LISTED ENTRIES: Begin
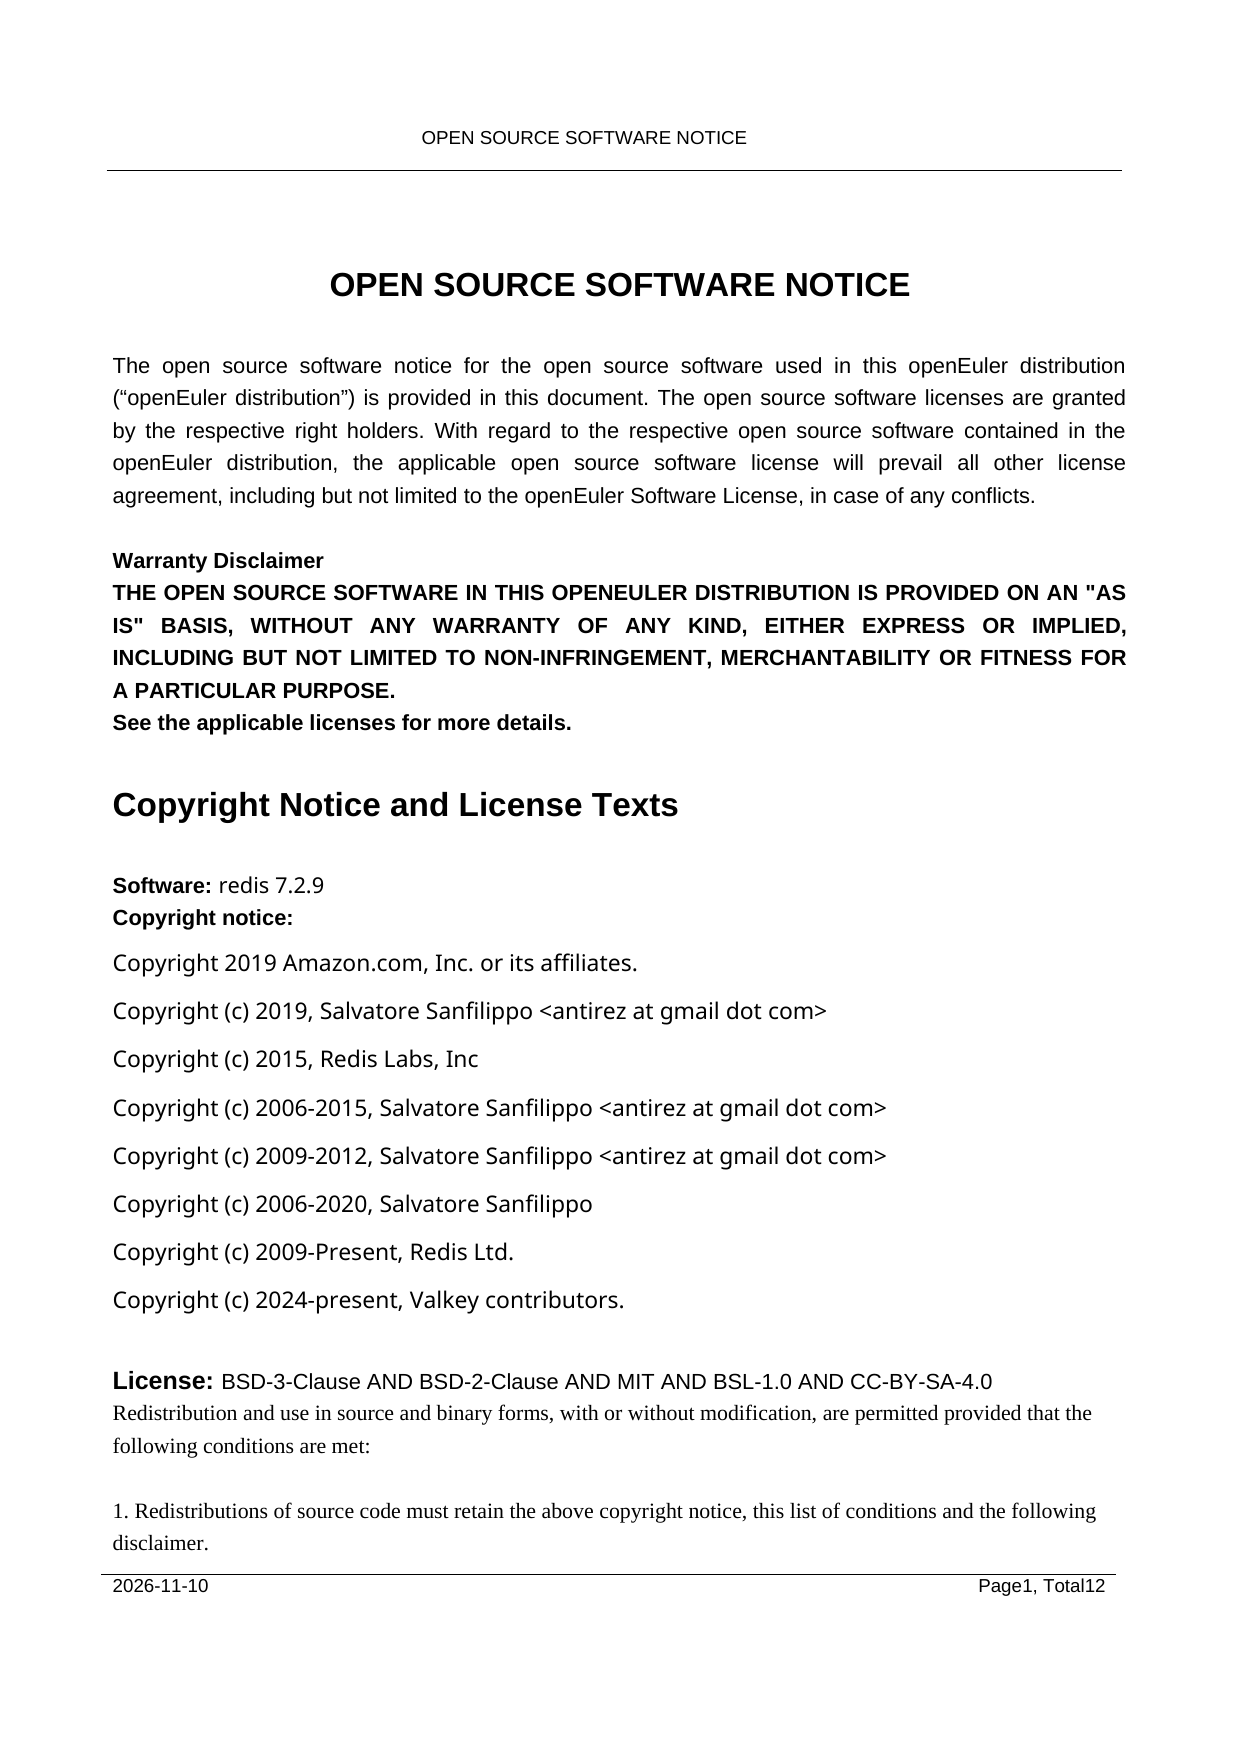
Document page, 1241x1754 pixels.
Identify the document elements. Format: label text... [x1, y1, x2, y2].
LISTED ENTRIES: End
LISTED ENTRIES: Begin
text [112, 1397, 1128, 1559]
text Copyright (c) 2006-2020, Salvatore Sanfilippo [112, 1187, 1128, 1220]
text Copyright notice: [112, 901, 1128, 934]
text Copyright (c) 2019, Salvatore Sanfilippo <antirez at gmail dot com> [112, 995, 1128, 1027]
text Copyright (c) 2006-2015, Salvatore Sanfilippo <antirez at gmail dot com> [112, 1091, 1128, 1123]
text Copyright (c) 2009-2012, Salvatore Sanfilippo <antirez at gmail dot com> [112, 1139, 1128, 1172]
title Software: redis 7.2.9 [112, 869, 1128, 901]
LISTED ENTRIES: End
**EXERCISE INSTRUCTIONS:** Keeping every character as it is, restate the lines above that run from the line with "Document page, 1241x1754 pixels." through the line with "Identify the document", both included, and nothing else.

**SOLUTION FOR THIS PROBLEM:**
Document page, 1241x1754 pixels.
Identify the document elements. Format: label text... [x1, y1, x2, y2].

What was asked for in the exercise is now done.